Phonetics deals with the production of speech sounds by humans, often without prior knowledge of the language being spoken. Phonology is about patterns of sounds, especially different patterns of sounds in different languages, or within each language, different patterns of sounds in different positions in words etc
In contrast to phonetics, phonology is the study of how sounds and gestures pattern in and across languages, relating such concerns with other levels and aspects of language. Phonetics deals with the articulatory and acoustic properties of speech sounds, how they are produced, and how they are perceived. As part of this, phoneticians may concern themselves with the physical properties of meaningful sound contrasts or the social meaning encoded in the speech signal (e.g. gender,sexuality, ethnicity, etc.). However, a substantial portion of research in phonetics is not concerned with the meaningful elements in the speech signal.While it is widely agreed that phonology is grounded in phonetics, phonology is a distinct branch of linguistics, concerned with sounds and gestures as abstract units (e.g., features, phonemes, mora, syllables, etc.) and their conditioned variation (via, e.g., allophonic rules, constraints, or derivational rules).Phonology relates to phonetics via the set of distinctive features, which map the abstract representations of speech units to articulatory gestures, acoustic signals, and/or perceptual representations.
2. The Relationship between Phonetics and Phonology
Most phonetic work falls into the sub-field of articulatory phonetics (the study of the human vocal tract, the International Phonetic Alphabet, and how to make and describe language sounds), but with recent advances in computers and the availability of good phonetics software, there has been a recent boom in acoustic research (the physical properties of sounds-wave forms, pitch, intensity, spectrograms).
Phonology cares about the entire sound system for a given language. The goal is to formulate a model/theory which explains not only the sound patterns found in a particular language, but the patterns found in all languages.
Examples of questions which are interesting to phonologists are: How do sounds change due to the sounds around them? (For example, why does the plural of cat end with an 's'-sound, the plural of dog end with a 'z'-sound, and the plural of dish end in something sounding like 'iz'?) How do sounds combine in a particular language? (For example, English allows 't' and 'b' to be followed by 'l' - rattle, rabble, atlas, ablative - so why then does 'blick' sound like a possible word in English when 'tlick' does not?)

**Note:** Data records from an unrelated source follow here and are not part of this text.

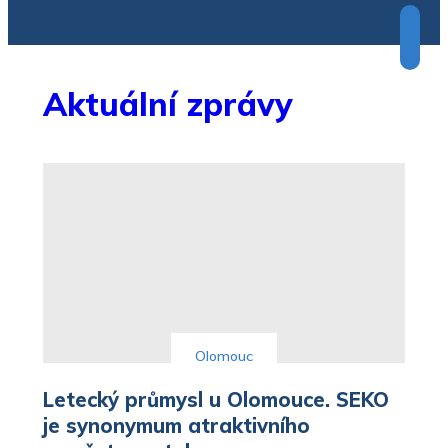
SPORT
Jestřábi oznámili dvě ofenzivní esa
Aktuální zprávy
Olomouc
Letecký průmysl u Olomouce. SEKO
je synonymum atraktivního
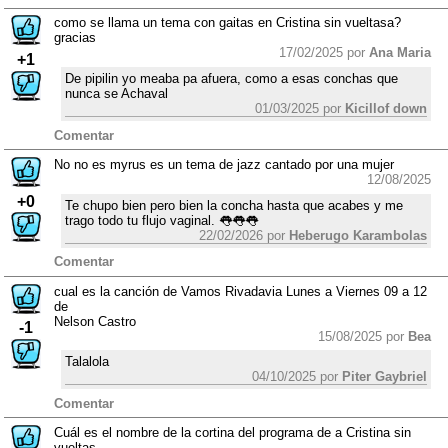
como se llama un tema con gaitas en Cristina sin vueltasa?
gracias
17/02/2025 por
Ana Maria
+1
De pipilin yo meaba pa afuera, como a esas conchas que
nunca se Achaval
01/03/2025 por
Kicillof down
Comentar
No no es myrus es un tema de jazz cantado por una mujer
12/08/2025
+0
Te chupo bien pero bien la concha hasta que acabes y me
trago todo tu flujo vaginal. 👅👅👅
22/02/2026 por
Heberugo Karambolas
Comentar
cual es la canción de Vamos Rivadavia Lunes a Viernes 09 a 12
de
Nelson Castro
-1
15/08/2025 por
Bea
Talalola
04/10/2025 por
Piter Gaybriel
Comentar
Cuál es el nombre de la cortina del programa de a Cristina sin
vueltas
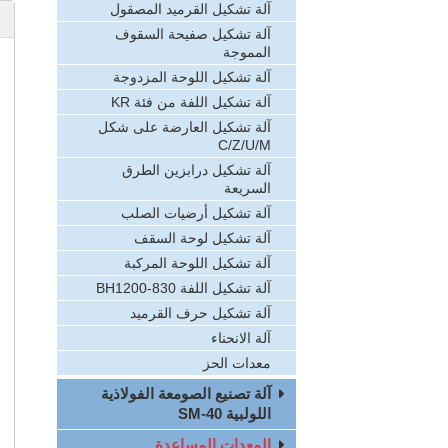
آلة تشكيل القرميد المصقول
آلة تشكيل صفيحة السقوف
المموجة
آلة تشكيل اللوحة المزدوجة
آلة تشكيل اللفة من فئة KR
آلة تشكيل العارضة على شكل
C/Z/U/M
آلة تشكيل درابزين الطرق
السريعة
آلة تشكيل أرضيات الصلب
آلة تشكيل لوحة السقف
آلة تشكيل اللوحة المركبة
آلة تشكيل اللفة BH1200-830
آلة تشكيل حرف القرميد
آلة الانحناء
معدات الحز
آلة تصنيع الصومعة الفولاذية
اللولبية SM-40
المعدات المساعدة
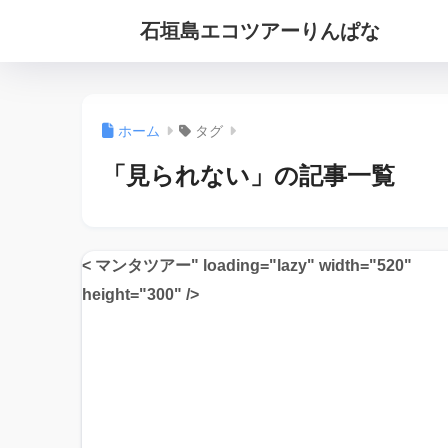
石垣島エコツアーりんぱな
ホーム
タグ
「見られない」の記事一覧
< マンタツアー" loading="lazy" width="520"
height="300" />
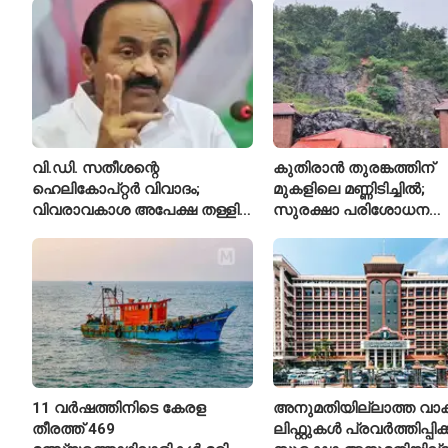
സ്കൂൾ വേറിട്ട മാതൃക
അവസാനിപ്പിച്ച് കോടതി
വി.ഡി. സതീശന്റെ
കുതിരാൻ തുരങ്കത്തിന്
ഹെലികോപ്റ്റർ വിവാദം;
മുകളിലെ മണ്ണിടിച്ചിൽ;
വിവരാവകാശ അപേക്ഷ തള്ളി
സുരക്ഷാ പരിശോധന
കേരള സർക്കാർ
ആരംഭിച്ച് എൻഎച്ച്എ
11 വർഷത്തിനിടെ കേരള
അനുമതിയില്ലാത്ത വാക
തീരത്ത് 469
ലിഫ്റ്റുകൾ പ്രവർത്തിപ്പിക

The classic generative model of linguistics provides a straightforward view of the relationship between phonetics and phonology. According to
Chomsky and Halle, phonological representations, seen as classificatory feature bundles, are converted by phonological rules into a phonetic representation in which features take on scalar values. Phonetic and sociolinguistic studies, however, have shown for some time that this view is simplistic: (a) repetitions of the same utterance by the same speaker can differ substantially from one another; (b) speakers of the same linguistic variety show systematic differences in the realization of
the same category; (c) different realizations of the “same” category (say, segments transcribed as [s]) are also found cross-linguistically.
In phonetics, intra- and inter-speaker variation within the same linguistic variety has been typically viewed as noise to be stripped from the signal. On the other hand, cross-linguistic differences have often been said to have a functional basis. For example, Cohn showed that vowel nasalization is much more extensive in English, in which it is not distinctive, than in French, which contrasts oral and nasal vowels.